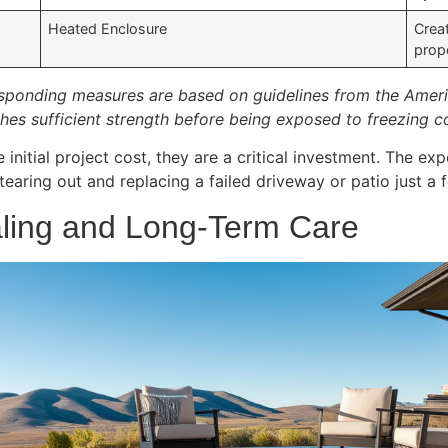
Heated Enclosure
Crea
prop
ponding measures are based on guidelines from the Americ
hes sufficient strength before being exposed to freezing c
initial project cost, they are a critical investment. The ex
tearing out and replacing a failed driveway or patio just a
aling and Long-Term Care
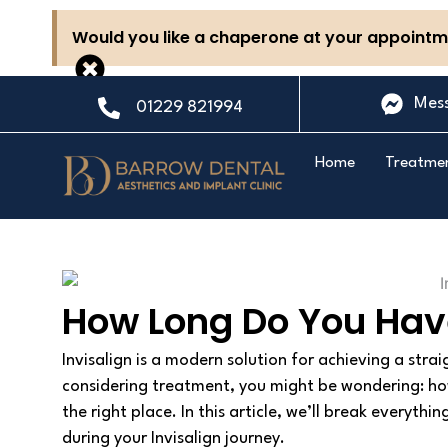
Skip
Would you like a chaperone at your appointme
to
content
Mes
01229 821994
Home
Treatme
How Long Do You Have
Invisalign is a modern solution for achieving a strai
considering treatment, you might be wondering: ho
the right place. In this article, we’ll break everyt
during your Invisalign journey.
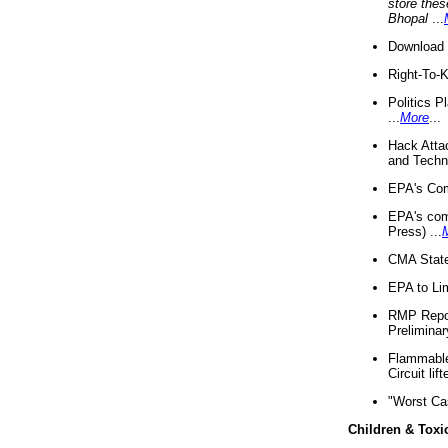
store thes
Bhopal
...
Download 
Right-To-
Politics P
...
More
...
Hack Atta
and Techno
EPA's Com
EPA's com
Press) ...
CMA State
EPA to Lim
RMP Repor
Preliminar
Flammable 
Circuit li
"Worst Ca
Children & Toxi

------------------------------

# ASSIGNMENT
Check each line above for the word "Invisalign" and copy the ones that have it.

# WRITTEN ANSWER
Invisalign is a modern solution for achieving a strai
during your Invisalign journey.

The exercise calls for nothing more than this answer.